The film starts with Stark as a greedy plutocrat in Afghanistan, showing the American military how awesome his Stark Industry missiles are. Just as the triumphant lord of war is seen sipping a scotch on the rocks, his convoy is attacked; the next thing he knows is he's being held captive by "foreign fighters" - their ethnic origin, religion and/or politics is never quite explained. At one point Stark's fellow captive explains that the bad guys are speaking Hungarian, which appears to make zero sense.

Stark also has a serious shrapnel wound which would be fatal except that his fellow inmate, a good Afghan (read "noble and tragic ethnic"), has built some sort of magnetic device with healing powers. Now, this device is clearly central to the plot but neither I, nor anyone else who has not studied the comic book, will understand exactly what it does.

The bad guys, all standard thick Hollywood Arabs straight out of central casting (curiously, one of the lackeys credited only as "Ahmed" was played by a man called "Ahmed Ahmed"), order Stark to build them a weapon they can use against the Americans. Instead he creates an iron suit and punches his way out, even though his suit looks absolutely nothing like a missile and they're supposed to be watching him the whole time. The carefree plutocrat returns home with a newfound conscience and, realising that his weapons are being used for bad ends in Afghanistan, announces that he will shut down the arms-manufacturing division of his company.

This sets him on a path towards conflict with Obadiah Stane (played by Jeff Bridges and named after the Book of Obadiah, the shortest book in the Bible), the least surprising avuncular figure-turned-baddie in film history. While Stane tries to take over the company that Stark inherited from his father, our hero builds a suit of armour that he will use to right wrongs.

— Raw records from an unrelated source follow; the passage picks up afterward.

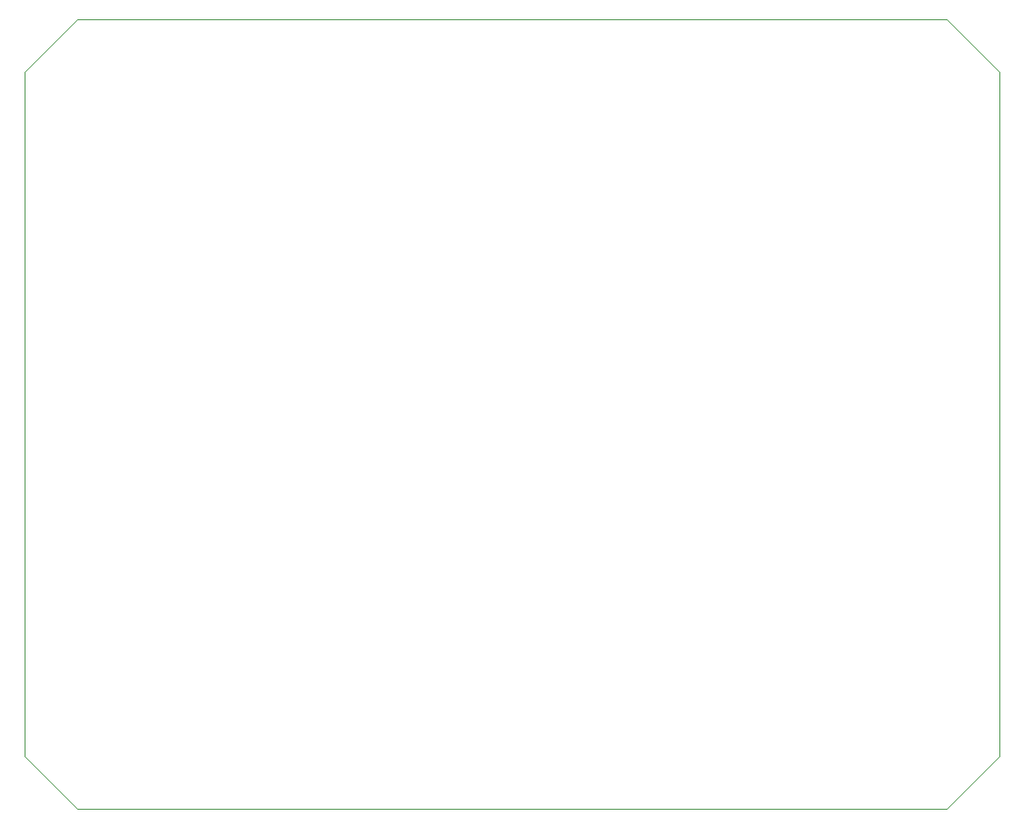
<source format=gbr>
G04 #@! TF.GenerationSoftware,KiCad,Pcbnew,(5.1.2)-2*
G04 #@! TF.CreationDate,2019-10-14T19:45:39-04:00*
G04 #@! TF.ProjectId,dak-base-station,64616b2d-6261-4736-952d-73746174696f,rev?*
G04 #@! TF.SameCoordinates,Original*
G04 #@! TF.FileFunction,Profile,NP*
%FSLAX46Y46*%
G04 Gerber Fmt 4.6, Leading zero omitted, Abs format (unit mm)*
G04 Created by KiCad (PCBNEW (5.1.2)-2) date 2019-10-14 19:45:39*
%MOMM*%
%LPD*%
G04 APERTURE LIST*
%ADD10C,0.050000*%
G04 APERTURE END LIST*
D10*
X35560000Y-38100000D02*
X30480000Y-43180000D01*
X30480000Y-109220000D02*
X35560000Y-114300000D01*
X124460000Y-109220000D02*
X119380000Y-114300000D01*
X119380000Y-38100000D02*
X124460000Y-43180000D01*
X35560000Y-114300000D02*
X119380000Y-114300000D01*
X30480000Y-43180000D02*
X30480000Y-109220000D01*
X119380000Y-38100000D02*
X35560000Y-38100000D01*
X124460000Y-109220000D02*
X124460000Y-43180000D01*
M02*

</source>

After 9/11 it was suggested that the time for superheroes had gone, since if the Twin Towers tragedy showed us anything it was that there was no Superman in real life. Now superhero films are directly addressing the terror issue, and the first heroic thing Iron Man does is rescue some hapless villagers from those notorious Hungarian terrorists. Except, this being cynical post-Generation X geopolitics for teenagers, it is not just Iron Man versus terrorist baddies but Iron Man versus corporate weapons-makers who are secretly helping the terrorists. This is amusing because Marvel Comics is probably as big a Leviathan as any military-industrial group. The world's largest comic publishers have done so well out of franchises like the X-Men and Spider-man that this time they have decided to make the film themselves and keep all the cash.

They've helped boost their profits with an enormous amount of product placement. When Stark comes back from three weeks' torture in Afghanistan the first thing he asks for is "an American cheeseburger"; he then proceeds to walk around with a prominently placed Burger King bag. This almost perfectly mirrors the spoof Hot Shots, where the hero is asked where he's going after saving the world; he replies "Disneyland" and is handed a pile of cash by a corporate executive.

Actor Robert Downey Jr said the main challenge of playing Tony Stark would be "making a wealthy, establishmentarian, weapons-manufacturing, hard-drinking, womanising p---- into a character who is likable and a hero". Downey Jr, known for his sense of humour as well as his drug problems, is of course talking about himself (apart from the weapons-manufacturing, I assume). It is his wit and charisma that makes this film entertaining even for non-comic fans. It is genuinely pleasing to see an actor who has come so close to throwing away a rare, God-given talent finally return from the abyss of drugs and drink.